Pero aún en los 70, hubo parias. Y anoto una: Patti Smith. Y la anoto porque era tremendo el amor que la gringa profesaba por Rimbaud –ella también, más allá y más acá de su música, una poeta demoledora. Y la anoto porque ella decía, esos años setentosos, que si Rimbaud viviera en ese tiempo usaría la guitarra eléctrica, usaría una  Fender, para expresarse y para gritarle al mundo su poesía. Era todo un mensaje de redención, de continuidad y renacimiento de la historia, la cultura y la rebeldía, era la magia que todavía podía conmovernos.

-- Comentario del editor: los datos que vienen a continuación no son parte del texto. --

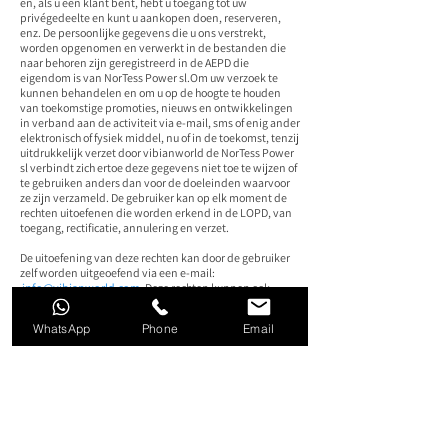
en, als u een klant bent, hebt u toegang tot uw
privégedeelte en kunt u aankopen doen, reserveren,
enz. De persoonlijke gegevens die u ons verstrekt,
worden opgenomen en verwerkt in de bestanden die
naar behoren zijn geregistreerd in de AEPD die
eigendom is van NorTess Power sl.Om uw verzoek te
kunnen behandelen en om u op de hoogte te houden
van toekomstige promoties, nieuws en ontwikkelingen
in verband aan de activiteit via e-mail, sms of enig ander
elektronisch of fysiek middel, nu of in de toekomst, tenzij
uitdrukkelijk verzet door vibianworld de NorTess Power
sl verbindt zich ertoe deze gegevens niet toe te wijzen of
te gebruiken anders dan voor de doeleinden waarvoor
ze zijn verzameld. De gebruiker kan op elk moment de
rechten uitoefenen die worden erkend in de LOPD, van
toegang, rectificatie, annulering en verzet.
De uitoefening van deze rechten kan door de gebruiker
zelf worden uitgeoefend via een e-mail:
info@vibianworld.com.
Deze rechten kunnen ook
worden uitgeoefend in de voorwaarden bepaald door
de toepasselijke regelgeving en kunnen worden
WhatsApp
Phone
Email
geraadpleegd op
https: // www. aepd. is /
U kunt contact opnemen met de eigenaar van de pagina
op het volgende adres: Avenida Icaria 143. Cp: 08005 -
Barcelona.
Telefoon: (+34)
606 94 29 74
- E-mail:
info@vibianworld.com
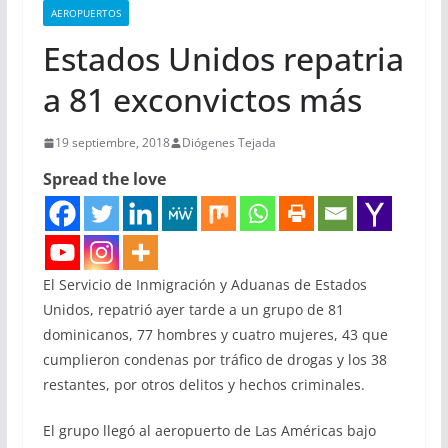
AEROPUERTOS
Estados Unidos repatria
a 81 exconvictos más
19 septiembre, 2018
Diógenes Tejada
Spread the love
El Servicio de Inmigración y Aduanas de Estados
Unidos, repatrió ayer tarde a un grupo de 81
dominicanos, 77 hombres y cuatro mujeres, 43 que
cumplieron condenas por tráfico de drogas y los 38
restantes, por otros delitos y hechos criminales.
El grupo llegó al aeropuerto de Las Américas bajo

Ahora, en 2018, vuelvo a convocar a Rimbaud, el mismo Rimbaud oracular que la Smith convocaba, pero sólo para situar una tumba, oscura como son todas las tumbas, como diría Malcolm Lowry, otro maldito. ¿Habrá redención? En un mundo afónico, esta geografía de la muerte, este último destino omaní del DJ sueco, tal vez logré que esos dos o tres a lo Apollinaire, esos tres o cuatro a lo Ezra Pound, busquen en los mapas de Google donde es que queda eso, Omán, tan lejos de nosotros y, en este mundo acuciante, tan cerca de Siria, de Irak, de Irán o de Afganistán, el centro blando del orbe y donde hoy se define el futuro del planeta.